Popplewell J also had the benefit of being referred to the decision in Financings Ltd v Baldock  which, it seems, may not have been considered in argument before Flaux J. This Court of Appeal decision concerning a hire purchase contract provided significant support for the contention that a contractual right of termination conferred for any breach of a term, however trivial (for example, the right of withdrawal for non-payment of hire under NYPE 1993) could not of itself be relied on to provide a conclusive answer as to whether the term should be treated as a condition. The “critical question” as Popplewell J saw it remained as follows:
“’[W]hether the contractual right to terminate by withdrawal of the vessel for non-payment of hire conferred by clause 11 is to be construed as indicating that the parties intended that payment of hire was a condition, or whether it is to be construed simply as an option to cancel in circumstances where payment of hire is an innominate term and a breach will not give rise to a right to damages in the absence of a repudiatory breach or renunciation.”
Popplewell J was also unpersuaded by other key arguments relied upon by Flaux J in support of the contention that failure to pay hire amounted to a breach of condition. In particular, the Judge did not accept that considerations of commercial certainty pointed in that direction. The Judge noted that commercial certainty, though desirable, “must be counterbalanced by the need not to impose liability for a trivial breach in undeserving cases”. Furthermore, Popplewell
J noted that a very considerable measure of certainty was provided anyway by the withdrawal clause because it provided an option to cancel. The additional question as to whether damages for loss of bargain could also be claimed undoubtedly raised issues of commercial risk. However, these were not unrealistic risks for the shipowner to bear in circumstances where it was not uncommon in the commercial world to rely on prompt payment in order to finance performance of a contract.
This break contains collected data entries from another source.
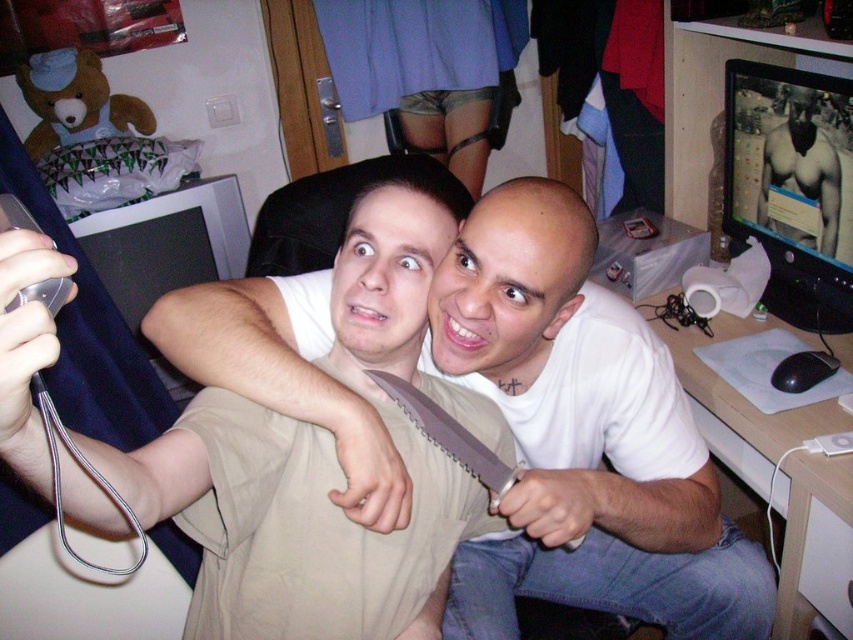
What do you see at coordinates (583, 436) in the screenshot?
I see `white matte shirt at center` at bounding box center [583, 436].

Can you confirm if white matte shirt at center is taller than matte black monitor at upper right?

Indeed, white matte shirt at center has a greater height compared to matte black monitor at upper right.

Does point (514, 499) come behind point (788, 140)?

No, (514, 499) is in front of (788, 140).

Locate an element on the screen. white matte shirt at center is located at coordinates (583, 436).

Who is taller, white matte shirt at center or beige fabric knife at upper center?

white matte shirt at center is taller.

Can you confirm if white matte shirt at center is positioned to the right of beige fabric knife at upper center?

Yes, white matte shirt at center is to the right of beige fabric knife at upper center.

The height and width of the screenshot is (640, 853). What are the coordinates of `white matte shirt at center` in the screenshot? It's located at (583, 436).

Is matte black monitor at upper right smaller than black matte monitor at left?

Indeed, matte black monitor at upper right has a smaller size compared to black matte monitor at left.

Does matte black monitor at upper right have a larger size compared to black matte monitor at left?

No.

Describe the element at coordinates (792, 186) in the screenshot. The height and width of the screenshot is (640, 853). I see `matte black monitor at upper right` at that location.

I want to click on matte black monitor at upper right, so click(792, 186).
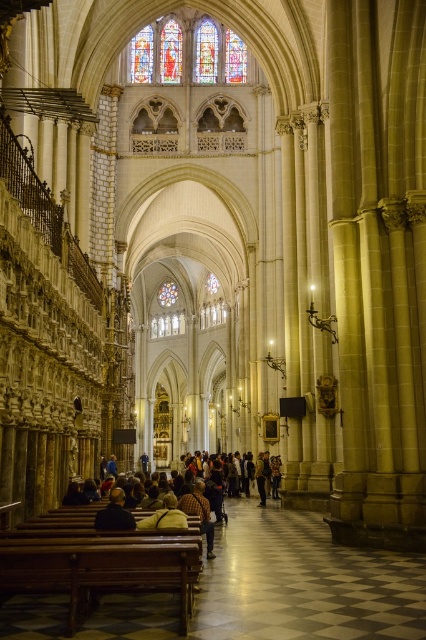
Question: Is stained glass window at upper center bigger than leather jacket at center?

Choices:
 (A) yes
 (B) no

Answer: (A)

Question: Does stained glass window at upper center have a smaller size compared to leather jacket at center?

Choices:
 (A) yes
 (B) no

Answer: (B)

Question: Which of the following is the closest to the observer?

Choices:
 (A) brown polished wood bench at lower left
 (B) leather jacket at center

Answer: (A)

Question: Which object is farther from the camera taking this photo?

Choices:
 (A) stained glass window at upper center
 (B) dark brown leather jacket at lower left
 (C) checkered fabric shirt at center

Answer: (A)

Question: Estimate the real-world distances between objects in this image. Which object is closer to the dark brown leather jacket at lower left?

Choices:
 (A) dark brown leather jacket at center
 (B) leather jacket at center

Answer: (B)

Question: From the image, what is the correct spatial relationship of dark brown leather jacket at lower left in relation to checkered fabric shirt at center?

Choices:
 (A) left
 (B) right

Answer: (B)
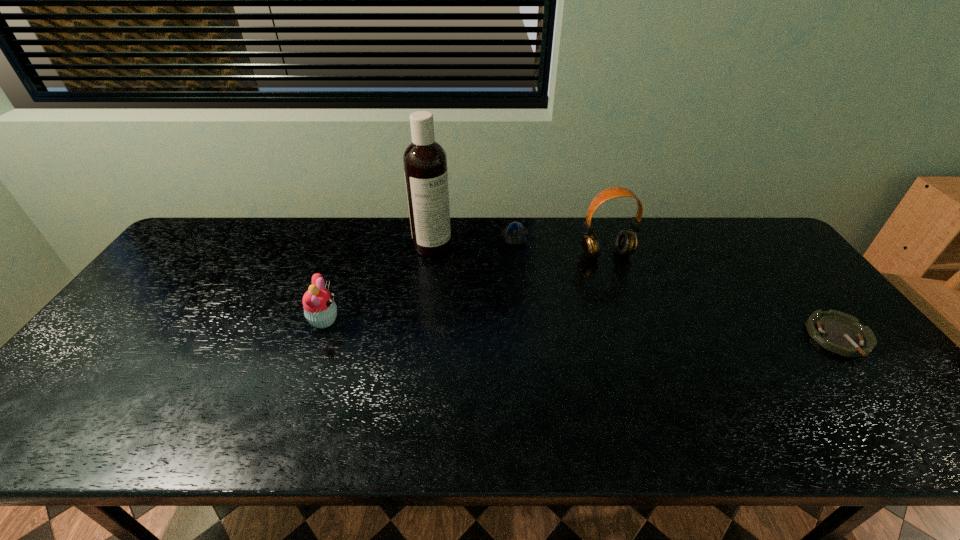
Locate an element on the screen. The height and width of the screenshot is (540, 960). free area in between the fourth tallest object and the second object from left to right is located at coordinates (473, 241).

This screenshot has height=540, width=960. Identify the location of free space between the headset and the cupcake. (465, 287).

Identify the location of empty location between the computer mouse and the shortest object. The height and width of the screenshot is (540, 960). (677, 287).

Find the location of a particular element. The height and width of the screenshot is (540, 960). vacant space that is in between the second tallest object and the third tallest object is located at coordinates (465, 287).

The height and width of the screenshot is (540, 960). I want to click on free space that is in between the third object from right to left and the ashtray, so click(677, 287).

Locate an element on the screen. blank region between the third shortest object and the ashtray is located at coordinates coord(582,329).

I want to click on free space between the cupcake and the ashtray, so click(582, 329).

This screenshot has height=540, width=960. I want to click on free space between the third shortest object and the headset, so click(465, 287).

I want to click on vacant region between the cupcake and the third object from left to right, so click(x=420, y=278).

At what (x,y) coordinates should I click in order to perform the action: click on object that ranks as the second closest to the leftmost object. Please return your answer as a coordinate pair (x, y). The height and width of the screenshot is (540, 960). Looking at the image, I should click on (515, 234).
Popplewell J also did not feel that the existence of the anti-technicality clause was significant as it had been for Flaux J. Such a clause simply indicated that the strictness of the right to withdraw under the clause was to be tempered to avoid it being triggered by mere mishaps. Taken as a whole, the language of the clause was “more naturally indicative of an option to cancel directed solely to future performance, not as something intended to impose new liabilities.”
It followed that Popplewell J’s extensive review of the authorities and of the basis of Flaux J’s conclusion in The Astra led him to reach a quite different conclusion, namely that the failure to pay hire in accordance with Clause 11 of NYPE 1993 did not amount to a breach of condition.
As in The Astra, the decision on the “condition” point in Spar Shipping AS v Grand China Logistics is, strictly speaking, obiter dicta, given that its determination did not affect the outcome of the case. However, given the detailed nature of both judgments and the arguably more complete review of the relevant authorities by Popplewell J, it must be considered highly unlikely that the Commercial Court or arbitration tribunals will now adopt a different approach to that of Popplewell J, at least until such time as the issue can be considered by the Court of Appeal.
So for now at least, the pre-Astra status quo has prevailed: although the owner may often have a contractual right to withdraw for non-payment of hire, it will remain necessary to establish a repudiatory breach or renunciation on the part of the charterers if the owner is also to be able to recover the often very substantial extra damages for loss of bargain.